Le strutture ecclesiastiche che operano nei paesi emergenti come stanno reagendo a questo mutamento di equilibri?

Diotallevi: Le situazioni sono molto diverse, quindi è impossibile generalizzare. Ci sono delle realtà nelle quali la Chiesa è parte di questo processo, ci sono altre realtà nelle quali la Chiesa resiste a questo processo. Ad esempio, nei paesi dell’Asia, o soprattutto nell’America settentrionale la Chiesa guida questo processo; in altri paesi come appunto l’Europa o in alcuni paesi dell’Africa il personale ecclesiastico è piuttosto arretrato. Però direi che il caso peggiore è quello europeo: è in Europa che la Chiesa è socialmente conservatrice, cioè è attaccata allo stato sociale, a una giustizia imposta dalle istituzioni politiche o a cose di questo genere.

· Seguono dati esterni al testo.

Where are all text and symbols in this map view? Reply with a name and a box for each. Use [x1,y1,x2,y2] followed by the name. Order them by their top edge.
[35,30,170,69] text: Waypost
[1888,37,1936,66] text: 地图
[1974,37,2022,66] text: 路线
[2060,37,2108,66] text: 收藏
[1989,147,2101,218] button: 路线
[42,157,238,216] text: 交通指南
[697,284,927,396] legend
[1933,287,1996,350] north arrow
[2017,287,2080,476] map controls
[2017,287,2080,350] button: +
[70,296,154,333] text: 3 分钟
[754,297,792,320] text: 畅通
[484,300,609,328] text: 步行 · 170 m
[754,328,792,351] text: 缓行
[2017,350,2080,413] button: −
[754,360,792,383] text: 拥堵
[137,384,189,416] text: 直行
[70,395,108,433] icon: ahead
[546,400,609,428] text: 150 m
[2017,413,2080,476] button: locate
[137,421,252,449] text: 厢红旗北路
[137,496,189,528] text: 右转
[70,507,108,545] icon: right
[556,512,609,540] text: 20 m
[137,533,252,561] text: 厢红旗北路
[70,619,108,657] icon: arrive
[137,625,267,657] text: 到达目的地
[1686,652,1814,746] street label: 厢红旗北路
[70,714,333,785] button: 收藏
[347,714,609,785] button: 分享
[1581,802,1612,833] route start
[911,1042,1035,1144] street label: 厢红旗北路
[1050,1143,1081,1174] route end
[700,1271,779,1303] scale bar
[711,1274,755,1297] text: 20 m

Oggi che Papa Francesco invita a riconsiderare la povertà come modello di vita, il mondo occidentale si sta riempendo di nuovi poveri. La povertà può essere un valore?

Diotallevi: Il tema è proprio questo. Non confondiamo la povertà volontaria del cristiano con una povertà imposta da uno Stato spendaccione. Francesco ci parla della povertà volontaria. Oggi il sovrappotere della politica produce poveri. La Chiesa invita ad un altro tipo di povertà, la quale si basa prima di tutto sulla giustizia, cioè sulla distribuzione delle chance. La povertà imposta dallo Stato, invece, può indurre a un modello di vita perverso, nel quale il ceto politico diventa il ceto dominante godendo della ricchezza che strappa con le tasse alle persone che lavorano. Questo modello di povertà, al contrario di quello di Francesco, è senz’altro negativo.